Show every line in the rows below that contains the string "makeId", matching case exactly.
Start of Materials provided
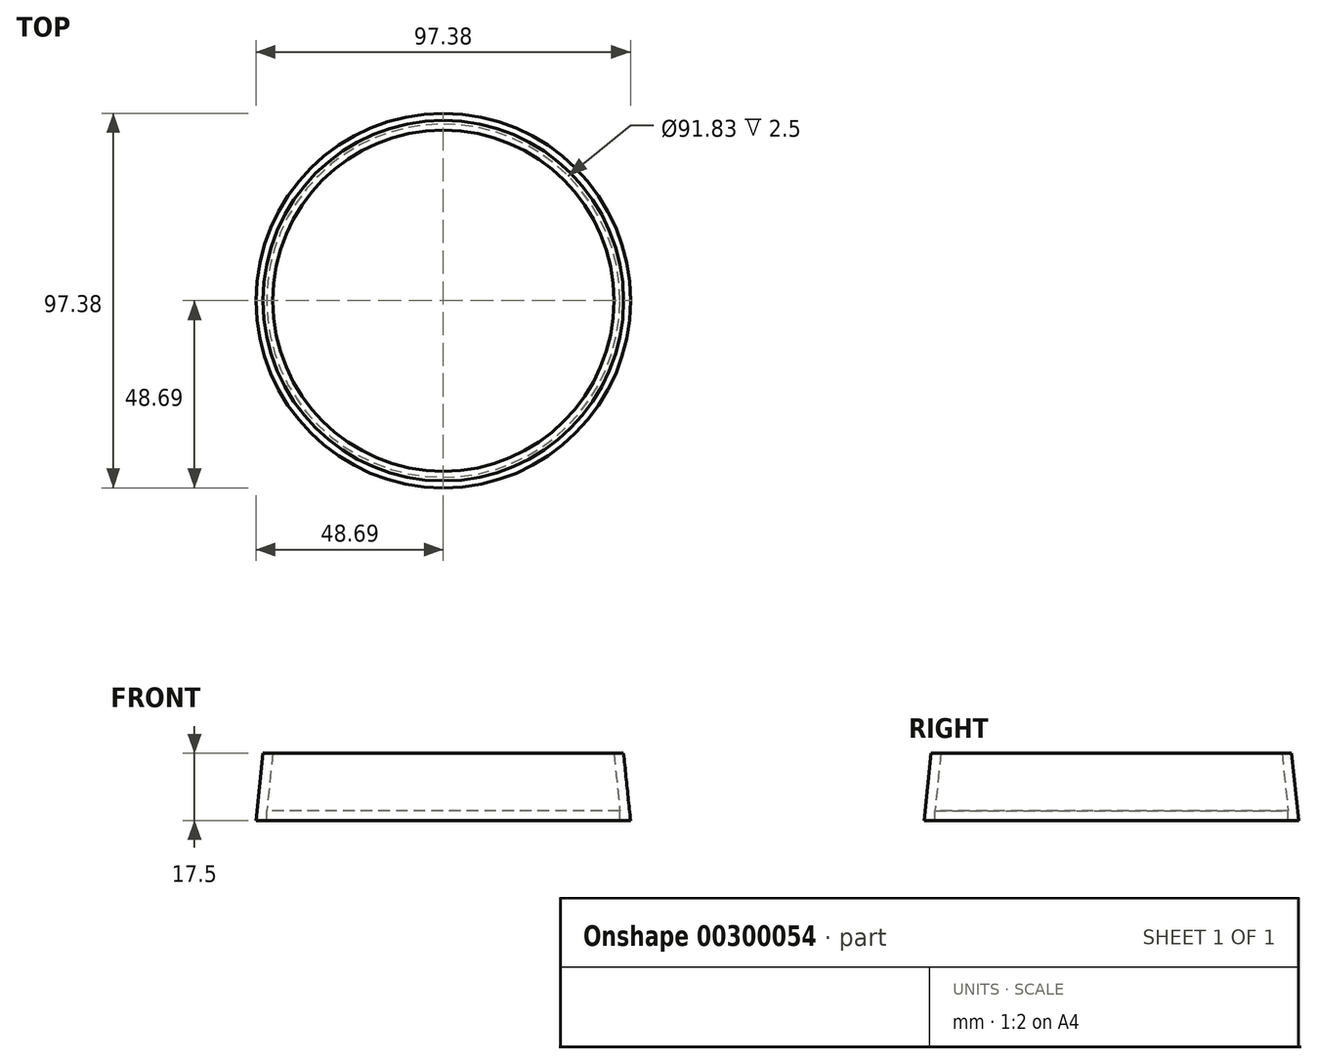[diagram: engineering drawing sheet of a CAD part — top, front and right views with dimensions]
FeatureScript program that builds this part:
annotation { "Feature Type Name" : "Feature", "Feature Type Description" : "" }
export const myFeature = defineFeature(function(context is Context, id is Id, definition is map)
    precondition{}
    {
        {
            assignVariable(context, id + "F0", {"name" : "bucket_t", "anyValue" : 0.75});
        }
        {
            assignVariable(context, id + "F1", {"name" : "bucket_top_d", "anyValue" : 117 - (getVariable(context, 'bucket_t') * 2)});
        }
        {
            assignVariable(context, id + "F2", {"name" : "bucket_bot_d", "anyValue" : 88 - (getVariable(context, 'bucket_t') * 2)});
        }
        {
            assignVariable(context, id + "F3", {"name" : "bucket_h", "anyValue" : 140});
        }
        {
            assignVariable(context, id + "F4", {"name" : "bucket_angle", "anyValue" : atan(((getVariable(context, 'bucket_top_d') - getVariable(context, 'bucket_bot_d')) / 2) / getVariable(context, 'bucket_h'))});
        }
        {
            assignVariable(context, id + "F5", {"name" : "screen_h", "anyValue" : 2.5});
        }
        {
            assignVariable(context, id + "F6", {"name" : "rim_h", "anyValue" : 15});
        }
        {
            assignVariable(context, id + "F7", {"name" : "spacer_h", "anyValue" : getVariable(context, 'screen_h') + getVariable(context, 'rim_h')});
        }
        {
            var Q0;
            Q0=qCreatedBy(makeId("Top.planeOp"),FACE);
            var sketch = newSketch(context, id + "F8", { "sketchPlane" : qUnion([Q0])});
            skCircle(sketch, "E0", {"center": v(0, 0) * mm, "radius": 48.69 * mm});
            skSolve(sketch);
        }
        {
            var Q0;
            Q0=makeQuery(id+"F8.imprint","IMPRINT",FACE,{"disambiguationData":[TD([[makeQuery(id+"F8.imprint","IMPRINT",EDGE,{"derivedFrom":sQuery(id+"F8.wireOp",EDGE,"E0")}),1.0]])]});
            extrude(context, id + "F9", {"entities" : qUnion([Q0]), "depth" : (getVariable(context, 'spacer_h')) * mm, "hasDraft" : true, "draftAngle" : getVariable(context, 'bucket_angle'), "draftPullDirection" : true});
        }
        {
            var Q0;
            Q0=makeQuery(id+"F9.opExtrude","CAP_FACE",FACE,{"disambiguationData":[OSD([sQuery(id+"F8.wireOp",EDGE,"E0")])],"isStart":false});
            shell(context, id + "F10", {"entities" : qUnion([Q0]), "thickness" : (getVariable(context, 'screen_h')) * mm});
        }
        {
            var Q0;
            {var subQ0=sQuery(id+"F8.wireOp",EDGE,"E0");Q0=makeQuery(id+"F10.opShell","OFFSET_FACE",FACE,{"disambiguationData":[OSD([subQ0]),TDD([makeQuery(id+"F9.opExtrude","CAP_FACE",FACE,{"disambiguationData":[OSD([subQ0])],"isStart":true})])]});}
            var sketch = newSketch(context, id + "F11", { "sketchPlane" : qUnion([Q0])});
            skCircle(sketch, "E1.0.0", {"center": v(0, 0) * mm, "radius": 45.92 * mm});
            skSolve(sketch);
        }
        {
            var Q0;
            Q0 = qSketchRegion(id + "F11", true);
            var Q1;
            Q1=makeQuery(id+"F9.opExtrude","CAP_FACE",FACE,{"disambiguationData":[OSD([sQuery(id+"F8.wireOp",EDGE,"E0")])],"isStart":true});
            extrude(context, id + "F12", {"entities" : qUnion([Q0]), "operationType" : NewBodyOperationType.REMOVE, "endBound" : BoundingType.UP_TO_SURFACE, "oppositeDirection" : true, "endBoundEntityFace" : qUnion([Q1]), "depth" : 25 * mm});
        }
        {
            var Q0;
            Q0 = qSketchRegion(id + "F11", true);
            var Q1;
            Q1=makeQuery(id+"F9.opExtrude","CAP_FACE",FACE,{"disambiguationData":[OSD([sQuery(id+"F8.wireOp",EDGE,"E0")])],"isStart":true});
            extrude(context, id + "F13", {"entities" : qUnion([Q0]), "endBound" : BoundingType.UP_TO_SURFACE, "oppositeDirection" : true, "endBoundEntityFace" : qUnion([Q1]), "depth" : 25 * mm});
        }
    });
End of Materials provided
Start of Materials provided
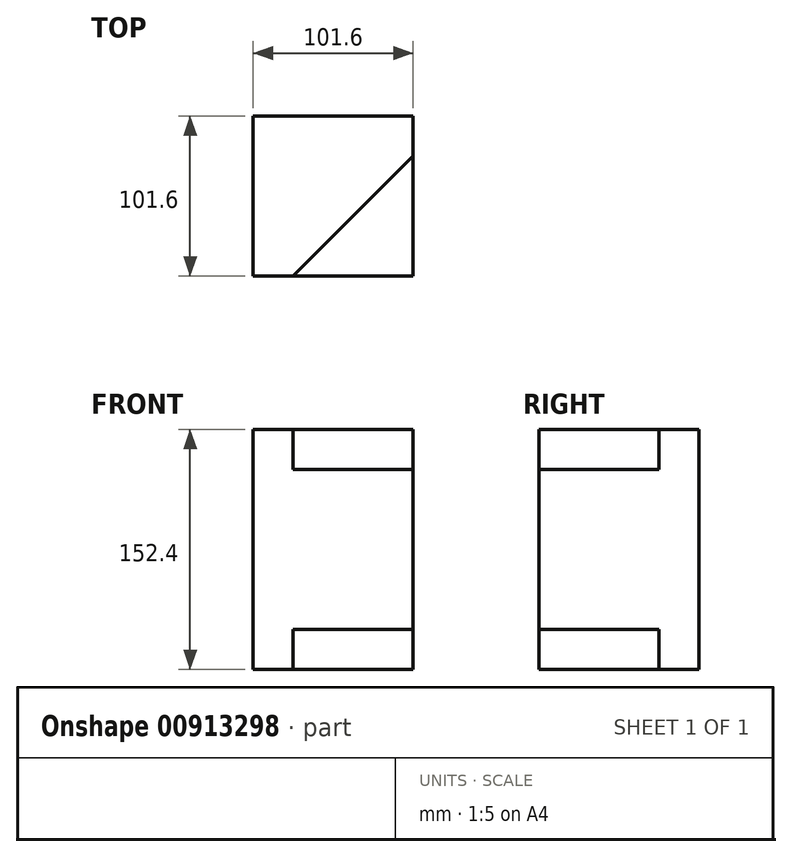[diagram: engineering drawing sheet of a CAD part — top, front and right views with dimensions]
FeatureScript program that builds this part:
End of Materials provided
Start of Materials provided
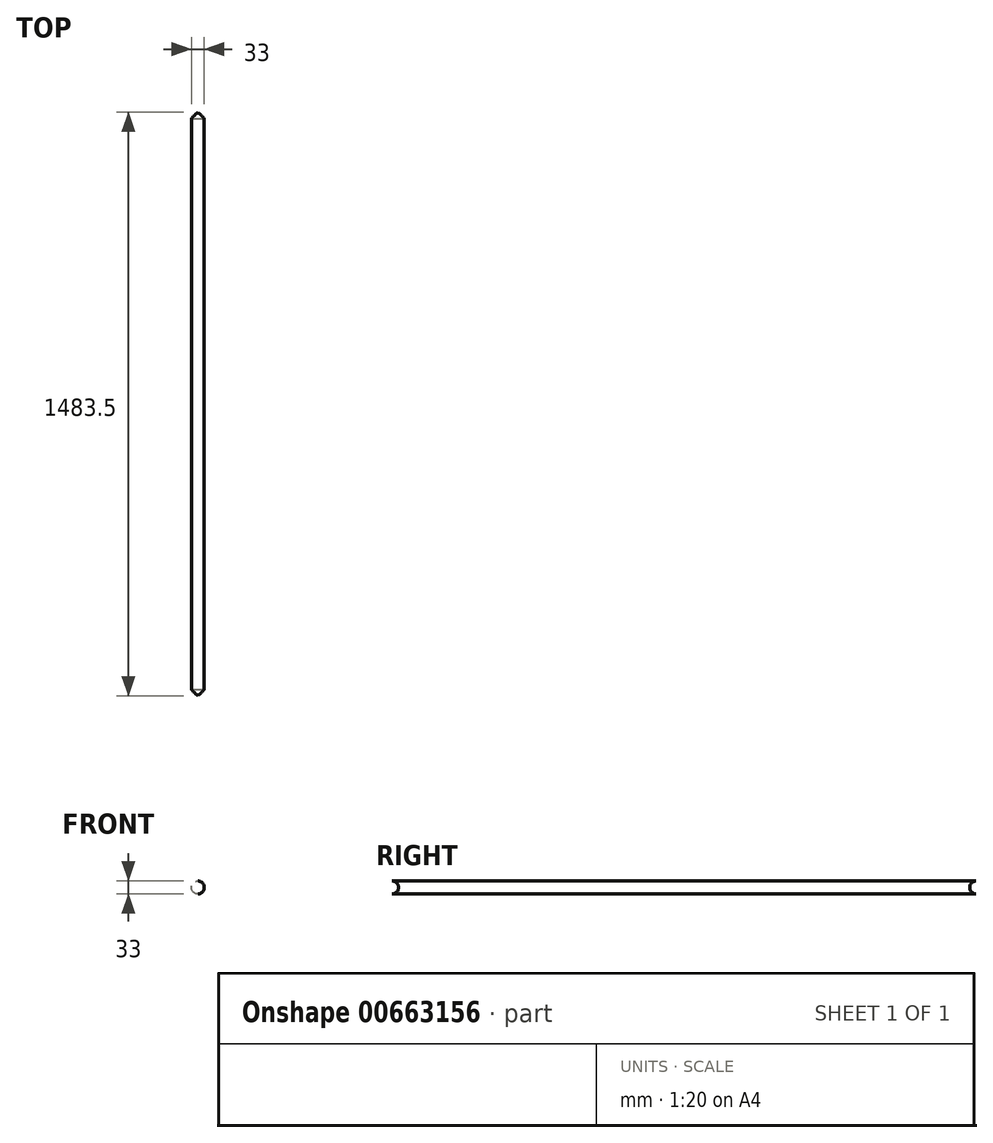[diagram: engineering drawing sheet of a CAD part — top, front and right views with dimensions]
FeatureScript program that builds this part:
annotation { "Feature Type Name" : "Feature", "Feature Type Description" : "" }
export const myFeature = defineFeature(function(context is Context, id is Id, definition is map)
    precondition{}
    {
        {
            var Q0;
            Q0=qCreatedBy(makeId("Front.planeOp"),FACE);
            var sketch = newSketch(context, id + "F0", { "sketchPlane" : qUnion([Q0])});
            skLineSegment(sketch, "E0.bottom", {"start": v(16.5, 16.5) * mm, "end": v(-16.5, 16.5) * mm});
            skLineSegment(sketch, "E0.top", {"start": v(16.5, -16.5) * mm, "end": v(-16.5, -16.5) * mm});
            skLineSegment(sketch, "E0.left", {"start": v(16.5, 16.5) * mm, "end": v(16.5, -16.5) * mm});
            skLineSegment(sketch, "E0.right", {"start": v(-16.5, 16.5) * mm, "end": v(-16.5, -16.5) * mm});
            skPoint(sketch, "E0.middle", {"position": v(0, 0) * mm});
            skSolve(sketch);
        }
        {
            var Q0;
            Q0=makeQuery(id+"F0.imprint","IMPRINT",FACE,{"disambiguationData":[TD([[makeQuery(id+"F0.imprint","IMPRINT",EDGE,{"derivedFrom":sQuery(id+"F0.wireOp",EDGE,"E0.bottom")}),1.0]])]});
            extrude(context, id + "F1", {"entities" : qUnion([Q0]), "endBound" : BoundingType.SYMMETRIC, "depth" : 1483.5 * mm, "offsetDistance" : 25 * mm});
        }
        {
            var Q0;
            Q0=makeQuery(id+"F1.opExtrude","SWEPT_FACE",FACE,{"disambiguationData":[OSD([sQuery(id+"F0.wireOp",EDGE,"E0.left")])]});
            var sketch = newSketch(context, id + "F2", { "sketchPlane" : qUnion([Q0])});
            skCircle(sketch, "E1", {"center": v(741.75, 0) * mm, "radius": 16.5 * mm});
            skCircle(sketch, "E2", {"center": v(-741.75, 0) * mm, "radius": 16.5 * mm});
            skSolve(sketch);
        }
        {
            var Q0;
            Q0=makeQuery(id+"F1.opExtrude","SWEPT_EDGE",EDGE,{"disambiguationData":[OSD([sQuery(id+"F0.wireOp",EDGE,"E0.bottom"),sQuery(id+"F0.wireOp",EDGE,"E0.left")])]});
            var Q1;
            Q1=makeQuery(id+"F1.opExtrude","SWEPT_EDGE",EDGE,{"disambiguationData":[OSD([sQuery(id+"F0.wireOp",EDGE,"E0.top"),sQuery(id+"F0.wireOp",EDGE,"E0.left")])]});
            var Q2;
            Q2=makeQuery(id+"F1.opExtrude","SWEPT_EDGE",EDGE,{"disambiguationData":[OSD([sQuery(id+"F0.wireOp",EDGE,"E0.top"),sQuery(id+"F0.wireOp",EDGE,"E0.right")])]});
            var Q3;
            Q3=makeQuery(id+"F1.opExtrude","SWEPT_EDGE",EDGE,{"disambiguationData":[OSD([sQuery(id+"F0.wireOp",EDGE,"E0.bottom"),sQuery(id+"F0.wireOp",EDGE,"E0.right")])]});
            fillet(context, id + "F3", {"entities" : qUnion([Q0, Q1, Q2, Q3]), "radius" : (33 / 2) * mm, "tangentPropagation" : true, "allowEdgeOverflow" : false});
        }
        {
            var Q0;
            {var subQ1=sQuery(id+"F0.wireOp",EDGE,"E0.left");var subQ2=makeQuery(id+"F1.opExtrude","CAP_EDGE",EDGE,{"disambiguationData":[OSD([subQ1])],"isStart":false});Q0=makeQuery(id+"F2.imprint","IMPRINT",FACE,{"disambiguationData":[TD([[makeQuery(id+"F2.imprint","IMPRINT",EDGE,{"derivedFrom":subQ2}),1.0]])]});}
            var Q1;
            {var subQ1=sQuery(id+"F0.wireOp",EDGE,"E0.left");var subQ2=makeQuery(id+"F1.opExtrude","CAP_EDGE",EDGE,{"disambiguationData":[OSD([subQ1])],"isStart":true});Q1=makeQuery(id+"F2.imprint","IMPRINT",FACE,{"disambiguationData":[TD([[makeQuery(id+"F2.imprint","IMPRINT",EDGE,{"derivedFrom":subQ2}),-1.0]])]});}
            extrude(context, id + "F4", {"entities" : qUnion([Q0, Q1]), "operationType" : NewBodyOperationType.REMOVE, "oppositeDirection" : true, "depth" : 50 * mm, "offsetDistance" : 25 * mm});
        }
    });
End of Materials provided
- Result
            Q0=qCreatedBy(makeId("Top.planeOp"),FACE);
            Q0=qCreatedBy(makeId("Front.planeOp"),FACE);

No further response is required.